==== SOURCE TEXT
Cora Goffin was an actress on the London stage from her teens, where she often played children, including boys. She played Little Lord Fauntleroy, Colin in Mother Goose, a principal boy in Jack and the Beanstalk, and Alice in Alice in Wonderland (1913), sometimes billed as "Little Cora Goffin." "Cora cannot have been more than twelve years old, but she spoke the lines of her long part with the assurance of an old hand, danced on her toes like a little prima ballerina, and took her encores with the enviable enjoyment of unspoilt childhood," commented a reviewer in The Guardian. She toured with the Juvenile Shakespeare Company, and starred in a touring production of Sweet Lavender.

During World War I, she performed at a benefit show for the Soldiers' and Sailors' Dental Aid Fund. In 1923, she was the female lead in The Talk of the Town. In 1926, she played the lead in No, No, Nanette after Binnie Hale left the role. There were reports that she had her legs insured for £20,000 with Lloyd's of London. She performed in pantomime shows produced by her husband in the 1930s, especially Aladdin. She retired from the stage in 1940.
========
==== EXTRACTED INFORMATION
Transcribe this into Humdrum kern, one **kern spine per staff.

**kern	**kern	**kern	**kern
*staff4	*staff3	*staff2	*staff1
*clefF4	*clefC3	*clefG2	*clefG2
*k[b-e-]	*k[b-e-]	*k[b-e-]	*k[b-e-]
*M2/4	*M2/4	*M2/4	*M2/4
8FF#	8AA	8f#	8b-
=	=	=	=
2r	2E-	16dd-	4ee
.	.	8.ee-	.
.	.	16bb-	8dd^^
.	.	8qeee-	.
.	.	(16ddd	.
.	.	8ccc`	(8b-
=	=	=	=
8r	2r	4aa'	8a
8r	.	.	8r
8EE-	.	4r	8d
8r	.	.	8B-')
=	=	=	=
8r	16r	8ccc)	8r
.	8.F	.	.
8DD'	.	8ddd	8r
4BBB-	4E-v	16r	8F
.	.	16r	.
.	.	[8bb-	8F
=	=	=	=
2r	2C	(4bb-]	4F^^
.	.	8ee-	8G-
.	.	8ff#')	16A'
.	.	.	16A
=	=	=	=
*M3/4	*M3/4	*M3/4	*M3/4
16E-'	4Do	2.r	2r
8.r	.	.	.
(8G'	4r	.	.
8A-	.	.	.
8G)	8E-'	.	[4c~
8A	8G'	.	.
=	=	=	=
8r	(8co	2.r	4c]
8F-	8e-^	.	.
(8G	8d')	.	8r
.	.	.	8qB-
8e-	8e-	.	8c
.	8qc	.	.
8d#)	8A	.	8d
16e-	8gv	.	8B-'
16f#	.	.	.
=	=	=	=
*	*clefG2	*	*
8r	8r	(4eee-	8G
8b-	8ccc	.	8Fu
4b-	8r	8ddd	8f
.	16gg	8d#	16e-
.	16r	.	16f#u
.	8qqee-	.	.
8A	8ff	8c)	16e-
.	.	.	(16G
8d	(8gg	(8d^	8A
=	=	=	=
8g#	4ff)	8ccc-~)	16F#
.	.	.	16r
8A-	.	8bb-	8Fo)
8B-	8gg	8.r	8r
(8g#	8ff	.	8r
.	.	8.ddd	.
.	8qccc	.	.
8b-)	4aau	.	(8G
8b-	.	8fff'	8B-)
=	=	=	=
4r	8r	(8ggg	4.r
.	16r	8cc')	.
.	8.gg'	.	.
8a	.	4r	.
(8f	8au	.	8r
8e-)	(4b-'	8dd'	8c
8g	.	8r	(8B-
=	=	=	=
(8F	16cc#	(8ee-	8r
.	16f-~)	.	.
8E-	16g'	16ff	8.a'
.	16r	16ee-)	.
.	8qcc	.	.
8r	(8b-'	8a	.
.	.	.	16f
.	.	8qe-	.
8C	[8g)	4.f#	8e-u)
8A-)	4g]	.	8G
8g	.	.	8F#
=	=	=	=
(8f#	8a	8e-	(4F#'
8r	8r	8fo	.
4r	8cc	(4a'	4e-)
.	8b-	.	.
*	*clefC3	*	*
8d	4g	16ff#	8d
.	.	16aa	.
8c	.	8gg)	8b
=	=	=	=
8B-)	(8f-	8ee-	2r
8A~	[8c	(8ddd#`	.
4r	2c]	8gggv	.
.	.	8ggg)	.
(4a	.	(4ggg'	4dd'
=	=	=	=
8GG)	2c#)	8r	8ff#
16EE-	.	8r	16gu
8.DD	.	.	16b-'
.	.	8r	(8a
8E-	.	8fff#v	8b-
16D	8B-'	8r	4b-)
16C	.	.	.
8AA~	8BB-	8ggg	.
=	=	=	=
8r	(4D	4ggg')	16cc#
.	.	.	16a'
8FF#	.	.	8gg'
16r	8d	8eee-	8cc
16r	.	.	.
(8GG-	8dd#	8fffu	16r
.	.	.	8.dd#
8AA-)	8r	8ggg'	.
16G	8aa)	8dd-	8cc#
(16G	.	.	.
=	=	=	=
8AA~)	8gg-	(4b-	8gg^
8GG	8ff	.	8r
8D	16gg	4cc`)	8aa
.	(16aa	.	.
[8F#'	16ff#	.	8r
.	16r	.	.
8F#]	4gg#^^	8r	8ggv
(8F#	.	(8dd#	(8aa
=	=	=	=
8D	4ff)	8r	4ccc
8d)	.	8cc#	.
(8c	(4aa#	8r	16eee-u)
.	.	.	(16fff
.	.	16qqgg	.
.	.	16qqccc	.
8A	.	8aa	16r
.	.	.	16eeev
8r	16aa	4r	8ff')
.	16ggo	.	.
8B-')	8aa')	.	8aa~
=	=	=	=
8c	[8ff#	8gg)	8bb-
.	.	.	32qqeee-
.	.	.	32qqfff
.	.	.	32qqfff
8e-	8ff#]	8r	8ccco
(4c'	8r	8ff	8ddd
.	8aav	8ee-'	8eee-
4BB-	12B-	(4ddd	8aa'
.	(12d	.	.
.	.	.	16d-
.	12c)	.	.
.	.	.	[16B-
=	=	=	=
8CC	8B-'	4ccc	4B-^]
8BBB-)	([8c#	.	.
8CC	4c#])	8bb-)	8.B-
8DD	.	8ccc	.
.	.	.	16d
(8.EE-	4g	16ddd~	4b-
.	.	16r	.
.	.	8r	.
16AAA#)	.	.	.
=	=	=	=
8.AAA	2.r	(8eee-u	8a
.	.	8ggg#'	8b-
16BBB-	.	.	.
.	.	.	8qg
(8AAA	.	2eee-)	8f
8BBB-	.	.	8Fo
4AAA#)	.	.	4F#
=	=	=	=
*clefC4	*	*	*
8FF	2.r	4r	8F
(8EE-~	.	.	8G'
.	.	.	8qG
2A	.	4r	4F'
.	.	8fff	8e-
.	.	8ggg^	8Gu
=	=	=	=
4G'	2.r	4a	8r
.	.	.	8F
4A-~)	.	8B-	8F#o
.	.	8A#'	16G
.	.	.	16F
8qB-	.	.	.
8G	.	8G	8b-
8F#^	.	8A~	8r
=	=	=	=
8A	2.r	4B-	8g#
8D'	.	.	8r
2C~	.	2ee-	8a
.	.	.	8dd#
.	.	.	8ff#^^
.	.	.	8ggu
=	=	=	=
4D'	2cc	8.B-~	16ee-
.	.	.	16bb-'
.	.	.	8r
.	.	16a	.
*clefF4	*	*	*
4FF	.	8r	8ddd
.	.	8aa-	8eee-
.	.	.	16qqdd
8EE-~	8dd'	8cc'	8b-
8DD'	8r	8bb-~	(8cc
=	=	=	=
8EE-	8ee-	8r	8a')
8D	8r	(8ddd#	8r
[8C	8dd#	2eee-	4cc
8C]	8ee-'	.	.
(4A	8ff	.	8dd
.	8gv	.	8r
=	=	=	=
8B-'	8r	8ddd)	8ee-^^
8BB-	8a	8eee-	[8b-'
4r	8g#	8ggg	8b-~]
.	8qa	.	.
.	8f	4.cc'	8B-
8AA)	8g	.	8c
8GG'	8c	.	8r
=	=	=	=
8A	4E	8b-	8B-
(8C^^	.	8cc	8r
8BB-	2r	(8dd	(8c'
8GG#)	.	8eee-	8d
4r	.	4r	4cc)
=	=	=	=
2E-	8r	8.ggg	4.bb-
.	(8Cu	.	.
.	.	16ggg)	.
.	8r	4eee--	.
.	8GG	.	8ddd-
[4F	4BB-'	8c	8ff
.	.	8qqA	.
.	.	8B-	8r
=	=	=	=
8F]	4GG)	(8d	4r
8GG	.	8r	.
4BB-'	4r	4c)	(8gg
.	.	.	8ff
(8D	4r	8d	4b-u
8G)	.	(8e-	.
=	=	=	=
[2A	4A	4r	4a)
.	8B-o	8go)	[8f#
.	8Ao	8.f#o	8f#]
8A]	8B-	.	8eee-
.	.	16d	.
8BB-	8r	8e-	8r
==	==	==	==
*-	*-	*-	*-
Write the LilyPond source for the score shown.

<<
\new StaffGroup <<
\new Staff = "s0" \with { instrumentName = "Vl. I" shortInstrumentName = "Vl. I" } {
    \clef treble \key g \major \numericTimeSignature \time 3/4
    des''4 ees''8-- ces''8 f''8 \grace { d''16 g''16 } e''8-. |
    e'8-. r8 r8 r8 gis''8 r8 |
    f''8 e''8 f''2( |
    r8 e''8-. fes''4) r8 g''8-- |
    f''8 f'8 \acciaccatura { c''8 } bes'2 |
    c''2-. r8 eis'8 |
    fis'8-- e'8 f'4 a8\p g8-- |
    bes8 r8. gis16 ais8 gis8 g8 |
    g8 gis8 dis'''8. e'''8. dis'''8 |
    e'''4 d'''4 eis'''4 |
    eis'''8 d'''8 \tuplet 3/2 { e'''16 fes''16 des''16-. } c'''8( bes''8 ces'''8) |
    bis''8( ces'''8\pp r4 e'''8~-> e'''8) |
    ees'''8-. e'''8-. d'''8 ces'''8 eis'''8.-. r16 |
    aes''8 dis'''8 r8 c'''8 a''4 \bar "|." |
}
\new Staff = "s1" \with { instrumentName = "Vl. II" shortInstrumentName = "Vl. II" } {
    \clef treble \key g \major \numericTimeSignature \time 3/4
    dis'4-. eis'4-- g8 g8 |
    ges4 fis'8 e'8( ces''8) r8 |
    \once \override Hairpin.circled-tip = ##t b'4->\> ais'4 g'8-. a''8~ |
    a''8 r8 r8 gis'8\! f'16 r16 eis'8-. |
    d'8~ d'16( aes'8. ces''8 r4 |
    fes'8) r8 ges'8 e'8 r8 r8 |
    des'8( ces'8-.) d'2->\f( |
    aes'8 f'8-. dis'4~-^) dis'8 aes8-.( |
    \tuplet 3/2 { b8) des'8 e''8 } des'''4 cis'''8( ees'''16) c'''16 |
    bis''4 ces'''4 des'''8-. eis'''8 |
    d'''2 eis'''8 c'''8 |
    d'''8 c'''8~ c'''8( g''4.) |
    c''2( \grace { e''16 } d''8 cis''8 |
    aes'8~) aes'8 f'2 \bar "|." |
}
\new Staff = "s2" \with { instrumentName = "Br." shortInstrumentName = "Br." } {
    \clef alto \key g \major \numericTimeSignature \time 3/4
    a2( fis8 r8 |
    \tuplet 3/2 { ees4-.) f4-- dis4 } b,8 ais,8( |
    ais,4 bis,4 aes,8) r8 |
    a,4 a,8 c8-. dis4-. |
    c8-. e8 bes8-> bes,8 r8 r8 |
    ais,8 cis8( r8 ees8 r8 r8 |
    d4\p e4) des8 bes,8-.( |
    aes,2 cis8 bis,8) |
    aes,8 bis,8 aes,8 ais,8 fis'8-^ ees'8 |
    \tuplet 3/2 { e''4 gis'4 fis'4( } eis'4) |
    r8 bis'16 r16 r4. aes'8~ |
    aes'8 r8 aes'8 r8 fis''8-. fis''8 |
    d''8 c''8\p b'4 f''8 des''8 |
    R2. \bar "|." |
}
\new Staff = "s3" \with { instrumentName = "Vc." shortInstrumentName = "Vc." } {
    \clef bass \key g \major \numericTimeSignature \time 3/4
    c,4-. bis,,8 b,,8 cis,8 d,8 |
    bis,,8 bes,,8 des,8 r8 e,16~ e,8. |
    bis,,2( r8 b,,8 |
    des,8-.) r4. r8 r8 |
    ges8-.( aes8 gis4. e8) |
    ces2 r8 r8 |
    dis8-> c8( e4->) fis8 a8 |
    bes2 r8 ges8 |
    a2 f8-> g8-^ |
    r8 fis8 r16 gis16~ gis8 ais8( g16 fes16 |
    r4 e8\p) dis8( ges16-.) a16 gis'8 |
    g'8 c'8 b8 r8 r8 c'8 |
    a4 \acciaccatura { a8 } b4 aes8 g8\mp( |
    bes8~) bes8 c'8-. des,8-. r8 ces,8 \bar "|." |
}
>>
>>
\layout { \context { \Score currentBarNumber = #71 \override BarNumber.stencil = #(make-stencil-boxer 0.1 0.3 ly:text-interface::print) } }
========
_WORK INSTRUCTIONS_
1 – Rewrite the part of the passage on Cora Goffin that opens with the words containing "Cora Goffin was" and closes with "of Sweet Lavender.", replacing "reviewer" with "critic".
2 – Continue the passage on Cora Goffin's stage career from the point where it stops.

_ANSWERS FOR EACH ITEM_
1 –
Cora Goffin was an actress on the London stage from her teens, where she often played children, including boys. She played Little Lord Fauntleroy, Colin in Mother Goose, a principal boy in Jack and the Beanstalk, and Alice in Alice in Wonderland (1913), sometimes billed as "Little Cora Goffin." "Cora cannot have been more than twelve years old, but she spoke the lines of her long part with the assurance of an old hand, danced on her toes like a little prima ballerina, and took her encores with the enviable enjoyment of unspoilt childhood," commented a critic in The Guardian. She toured with the Juvenile Shakespeare Company, and starred in a touring production of Sweet Lavender.

2 –
Goffin appeared in two silent films produced by the Lambart Film Company: Romance and Reality (1921) and Down Under Donovan (1922). She sang on radio programs in the 1930s.

== Personal life ==
Goffin married theatre manager Emile Littler in 1933; there was a Pathé News interview with them on their wedding day, which was a Friday the 13th. The couple adopted two daughters in the 1950s. She became Lady Littler when Emile was knighted in 1974. Sir Emile Littler died in 1985 and Cora died in 2004, aged 102 years, in Lewes, Sussex.